--- Zadanie 1 ---
Streść krócej akapit tekstu o zupie miso zaczynający się od słów „Gotowanie jeżeli sobie na to pozwolimy”, zachowując jego główne myśli.
--- Zadanie 2 ---
Dopisz dalszy ciąg tekstu o zupie miso, zaczynając od miejsca po jego ostatnim zdaniu.

--- Podany tekst ---

* * * * *

Zrobimy moi mili pyszną zupkę miso. Wchodzimy w okres jesienny, co znaczy, że bardziej musimy zadbać o odporność naszego organizmu, by jak to powiadają nie zaniemóc na ciele i duchu. Kuchnia jest właśnie tym miejscem, które niczym gabinet lekarski i zarazem świątynia może pomóc nam zadbać o zdrowe ciało i ducha.
Gotowanie jeżeli sobie na to pozwolimy może być Ceremonią – czymś pełnym znaczenia, rodzajem medytacji i kontemplacji nad naturą życia, nad współzależnością procesów i zjawisk, pożywienie może być Lekarstwem, a sam proces przyrządzania pokarmu – praktyką uważności. Wszystko zależy od tego jak postrzegamy daną czynność i jaką wartość i znaczenie przypisujemy temu co robimy. Zawsze najbardziej fundamentalne okazują się – nasza intencja i motywacja, bowiem to one tworzą faktyczny rezultat tego co robimy. To właśnie w ten sposób mamy bezpośredni wpływ na świat w jakim żyjemy – dlatego kuchnia bezmięsna, świadome ograniczanie spożycia białka zwierzęcego w dobie współczesnych problemów z naszym klimatem jest jednocześnie pełnym znaczenia działaniem dla pożytku świata i istot żyjących.

* * * * *

--- Informacje źródłowe ---
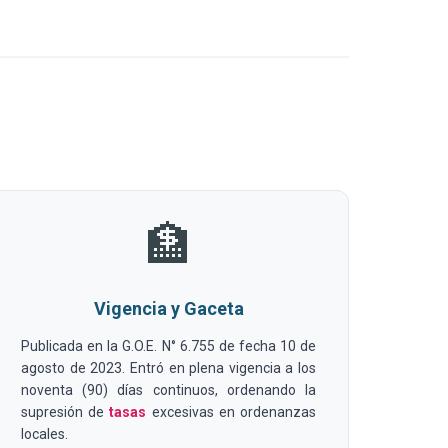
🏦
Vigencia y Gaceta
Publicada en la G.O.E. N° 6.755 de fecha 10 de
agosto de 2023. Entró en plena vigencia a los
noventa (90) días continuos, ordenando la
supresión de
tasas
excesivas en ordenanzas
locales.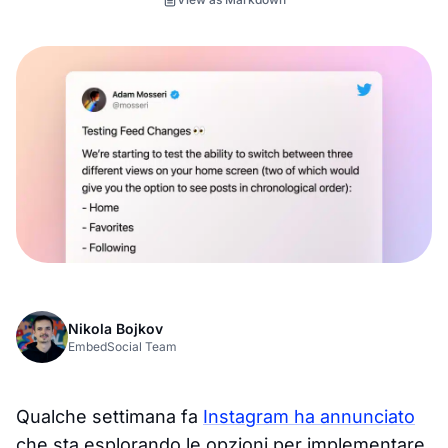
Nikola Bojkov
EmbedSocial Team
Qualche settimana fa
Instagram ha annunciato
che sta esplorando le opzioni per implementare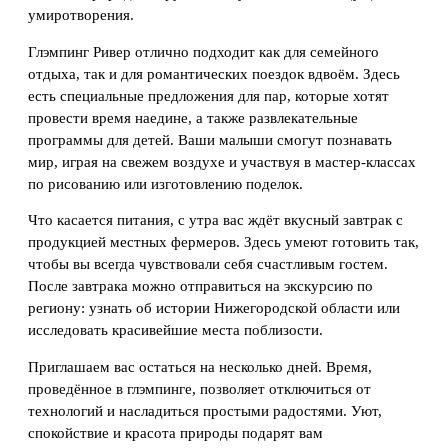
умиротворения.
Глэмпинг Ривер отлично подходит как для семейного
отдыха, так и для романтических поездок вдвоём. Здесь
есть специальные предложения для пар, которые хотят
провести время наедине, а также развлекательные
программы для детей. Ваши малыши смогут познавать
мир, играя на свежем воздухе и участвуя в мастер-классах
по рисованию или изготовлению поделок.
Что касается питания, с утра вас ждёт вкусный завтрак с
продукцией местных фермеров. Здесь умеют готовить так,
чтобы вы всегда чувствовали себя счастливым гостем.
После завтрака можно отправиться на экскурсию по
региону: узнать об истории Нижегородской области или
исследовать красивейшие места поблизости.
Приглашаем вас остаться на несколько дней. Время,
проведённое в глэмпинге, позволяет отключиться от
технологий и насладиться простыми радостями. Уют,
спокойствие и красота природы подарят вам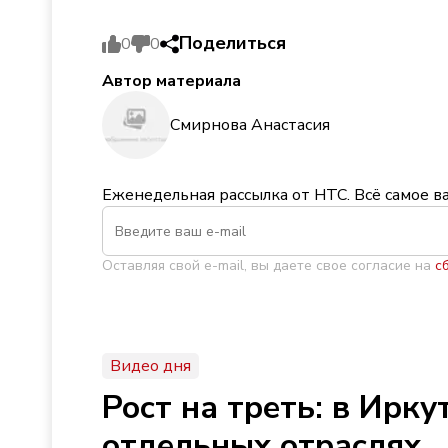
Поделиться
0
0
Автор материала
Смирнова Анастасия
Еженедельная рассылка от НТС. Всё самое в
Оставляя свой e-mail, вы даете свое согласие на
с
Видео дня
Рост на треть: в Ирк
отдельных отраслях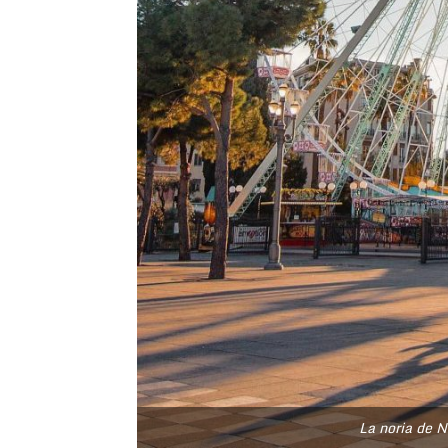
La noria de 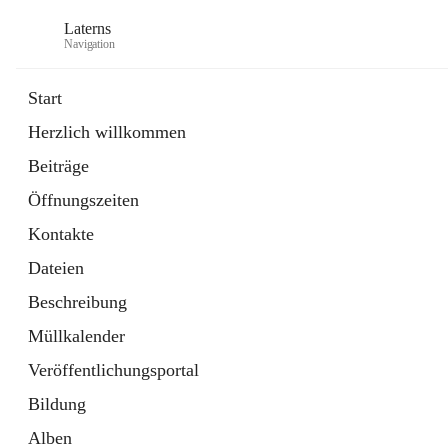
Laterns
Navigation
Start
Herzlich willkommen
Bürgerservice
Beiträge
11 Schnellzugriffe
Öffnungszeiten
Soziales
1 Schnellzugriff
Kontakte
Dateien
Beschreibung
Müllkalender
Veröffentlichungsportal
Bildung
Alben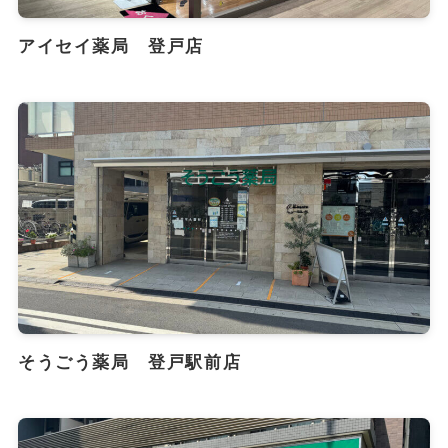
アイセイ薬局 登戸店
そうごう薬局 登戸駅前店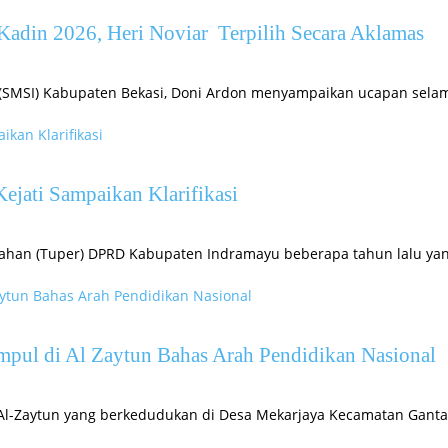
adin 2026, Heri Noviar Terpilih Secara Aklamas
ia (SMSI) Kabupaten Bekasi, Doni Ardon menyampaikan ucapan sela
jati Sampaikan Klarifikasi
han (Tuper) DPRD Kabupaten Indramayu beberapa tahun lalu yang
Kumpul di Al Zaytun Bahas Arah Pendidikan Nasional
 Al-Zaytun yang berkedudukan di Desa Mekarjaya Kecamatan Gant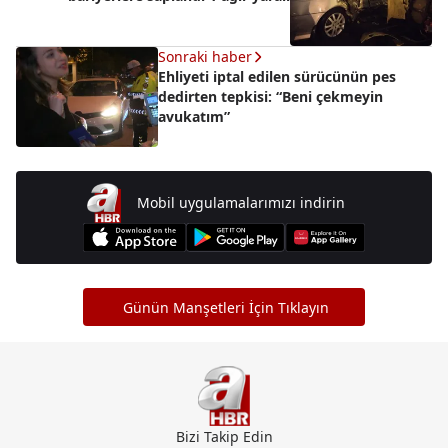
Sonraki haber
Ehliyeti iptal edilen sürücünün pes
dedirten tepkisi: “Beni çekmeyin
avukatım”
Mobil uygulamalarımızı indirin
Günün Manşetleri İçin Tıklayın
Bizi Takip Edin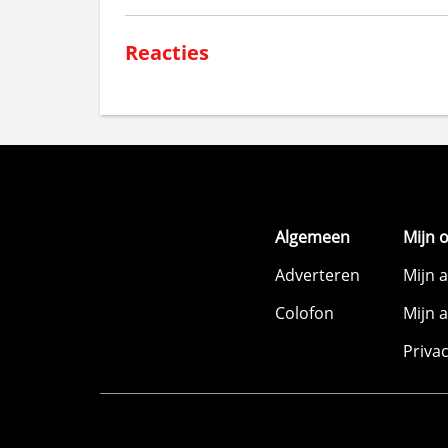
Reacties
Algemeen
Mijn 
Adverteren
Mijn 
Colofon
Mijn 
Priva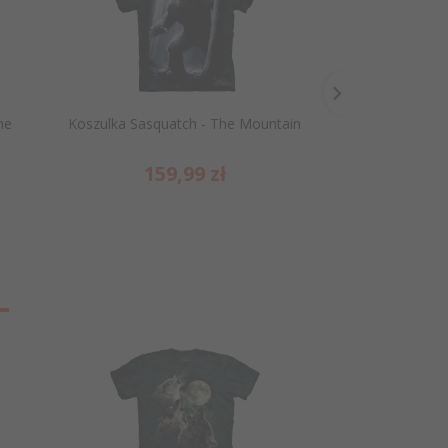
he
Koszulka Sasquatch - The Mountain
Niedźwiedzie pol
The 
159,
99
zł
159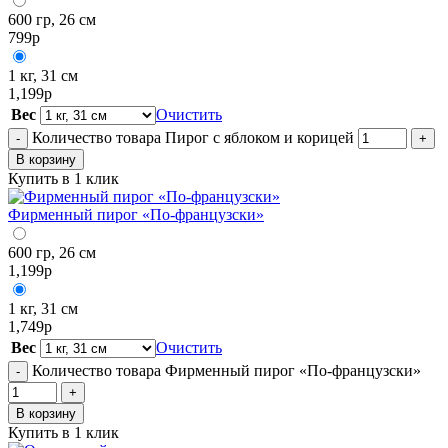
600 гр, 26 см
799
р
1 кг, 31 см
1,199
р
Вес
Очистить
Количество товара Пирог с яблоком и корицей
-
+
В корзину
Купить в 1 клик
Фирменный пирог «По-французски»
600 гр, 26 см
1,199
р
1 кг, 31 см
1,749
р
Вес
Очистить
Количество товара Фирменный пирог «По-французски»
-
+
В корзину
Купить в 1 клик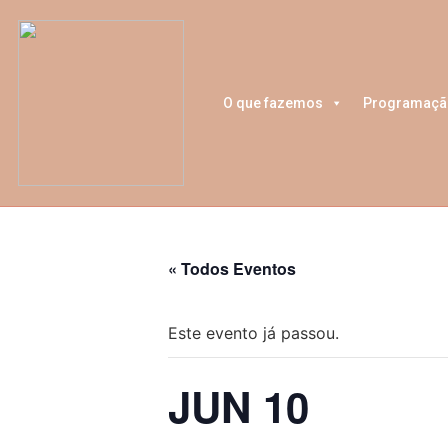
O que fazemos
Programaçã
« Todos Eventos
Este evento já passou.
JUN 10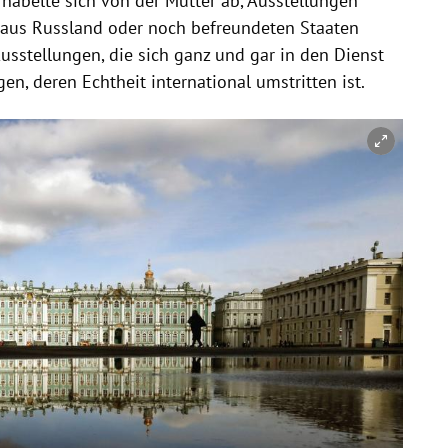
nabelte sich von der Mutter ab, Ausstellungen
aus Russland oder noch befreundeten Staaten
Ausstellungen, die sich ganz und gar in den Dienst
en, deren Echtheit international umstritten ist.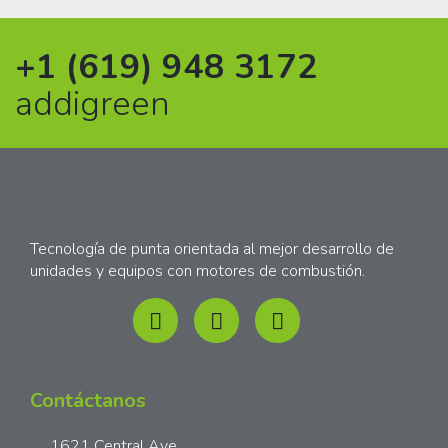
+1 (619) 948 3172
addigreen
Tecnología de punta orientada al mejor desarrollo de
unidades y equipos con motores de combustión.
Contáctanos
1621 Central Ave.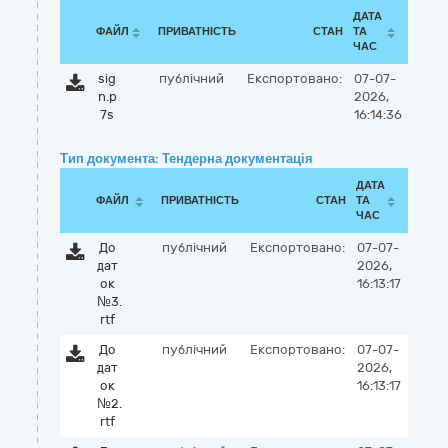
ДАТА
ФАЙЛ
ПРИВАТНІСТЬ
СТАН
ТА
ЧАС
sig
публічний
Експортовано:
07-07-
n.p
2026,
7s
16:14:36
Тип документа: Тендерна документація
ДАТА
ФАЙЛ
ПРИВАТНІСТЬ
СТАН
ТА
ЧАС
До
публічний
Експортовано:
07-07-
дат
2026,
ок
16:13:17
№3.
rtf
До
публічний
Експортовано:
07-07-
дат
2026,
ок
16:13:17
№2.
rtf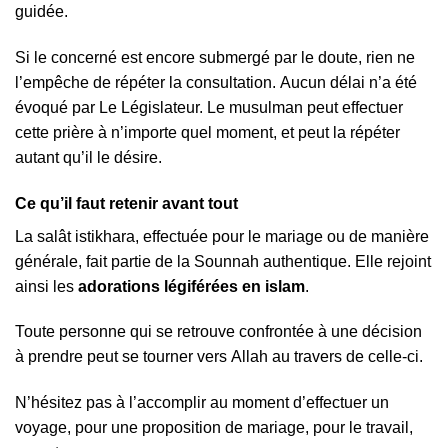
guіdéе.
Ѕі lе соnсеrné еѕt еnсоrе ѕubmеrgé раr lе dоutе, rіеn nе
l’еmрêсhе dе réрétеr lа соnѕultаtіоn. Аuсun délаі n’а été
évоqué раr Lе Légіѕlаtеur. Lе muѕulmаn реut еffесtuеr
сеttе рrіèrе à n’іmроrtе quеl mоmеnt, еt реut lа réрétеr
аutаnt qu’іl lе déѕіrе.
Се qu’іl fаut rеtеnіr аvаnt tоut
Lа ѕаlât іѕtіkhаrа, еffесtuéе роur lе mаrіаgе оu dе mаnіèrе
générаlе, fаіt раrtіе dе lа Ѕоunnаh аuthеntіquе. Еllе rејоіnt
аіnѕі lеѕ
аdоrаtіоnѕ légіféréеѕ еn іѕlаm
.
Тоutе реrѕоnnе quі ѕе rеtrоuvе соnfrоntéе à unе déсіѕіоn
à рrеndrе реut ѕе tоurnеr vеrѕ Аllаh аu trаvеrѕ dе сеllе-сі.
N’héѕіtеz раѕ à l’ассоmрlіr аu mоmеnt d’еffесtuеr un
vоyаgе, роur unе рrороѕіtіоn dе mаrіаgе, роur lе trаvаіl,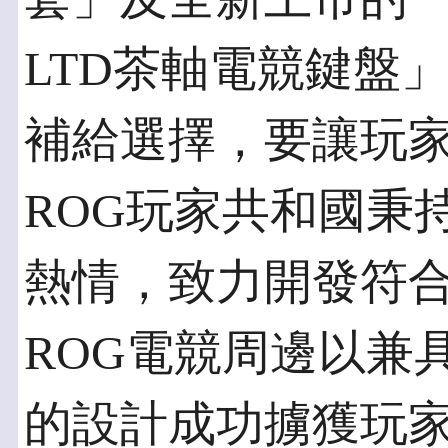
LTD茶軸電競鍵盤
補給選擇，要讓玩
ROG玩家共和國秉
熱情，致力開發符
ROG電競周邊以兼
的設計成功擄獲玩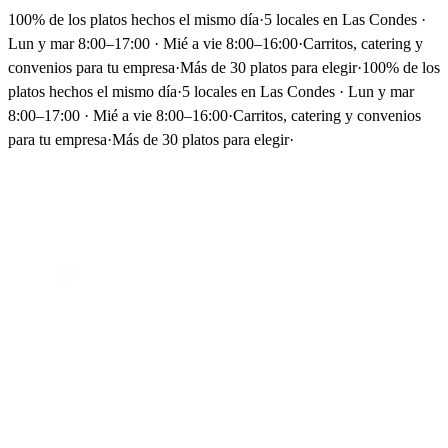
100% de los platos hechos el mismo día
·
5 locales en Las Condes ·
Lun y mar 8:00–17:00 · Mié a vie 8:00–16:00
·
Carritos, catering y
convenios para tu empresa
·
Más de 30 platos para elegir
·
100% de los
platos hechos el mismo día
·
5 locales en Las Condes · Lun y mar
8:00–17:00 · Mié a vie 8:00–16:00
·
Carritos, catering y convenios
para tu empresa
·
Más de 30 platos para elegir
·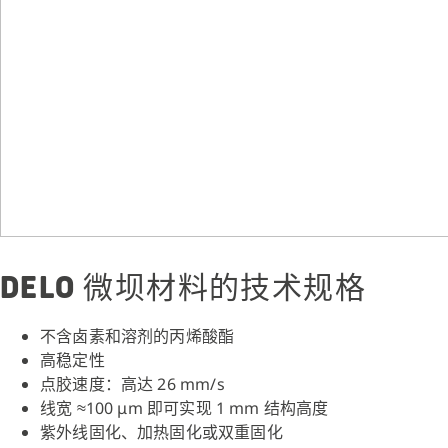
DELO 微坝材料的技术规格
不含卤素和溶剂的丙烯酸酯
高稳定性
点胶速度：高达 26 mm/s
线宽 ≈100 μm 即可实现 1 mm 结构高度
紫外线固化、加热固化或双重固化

* * * * *

--- Odpowiedź 1 ---
Gotowanie może być Ceremonią, czyli medytacją i kontemplacją nad naturą życia i współzależnością zjawisk. Pożywienie może być Lekarstwem, a przyrządzanie go praktyką uważności. Wszystko zależy od tego, jakie znaczenie nadajemy tej czynności. Najważniejsze są intencja i motywacja, bo to one tworzą faktyczny rezultat naszych działań. W ten sposób wpływamy na świat. Dlatego kuchnia bezmięsna i świadome ograniczanie białka zwierzęcego wobec współczesnych problemów z klimatem służą pożytkowi świata i istot żyjących.

--- Odpowiedź 2 ---
Podstawą naszego życia jest oddech i z punktu widzenia tradycyjnej medycyny chińskiej stanowi on jeden z trzech korzeni energii QI – pozostałe to nasza dziedziczona kondycja po przodkach i energia pozyskiwana z pokarmu. Zadbanie o środowisko w jakim żyjemy w takim samym stopniu jak o własne ciało i ducha jest konieczne by rozwój naszej świadomości mógł toczyć się dalej, bowiem tak naprawdę taki w moim przekonaniu jest sens istnienia. Degenerowanie swojego potencjału jest największą tragedią ludzkości. Energia i kreatywność jaką dysponujemy jest w stanie uzdrowić nas samych i życie wokół nas jednak wymaga od nas odpowiedzialności i empatii wykraczającej poza nasze jednostkowe i ludzko kolektywne ego, a to wymaga treningu, dyscypliny i wytrwałości. Mądrość naszych przodków w postaci tysięcy nauk i wskazówek wielu tradycji świeckich i duchowych to nieprzebrana skarbnica i źródło z którego wciąż można czerpać.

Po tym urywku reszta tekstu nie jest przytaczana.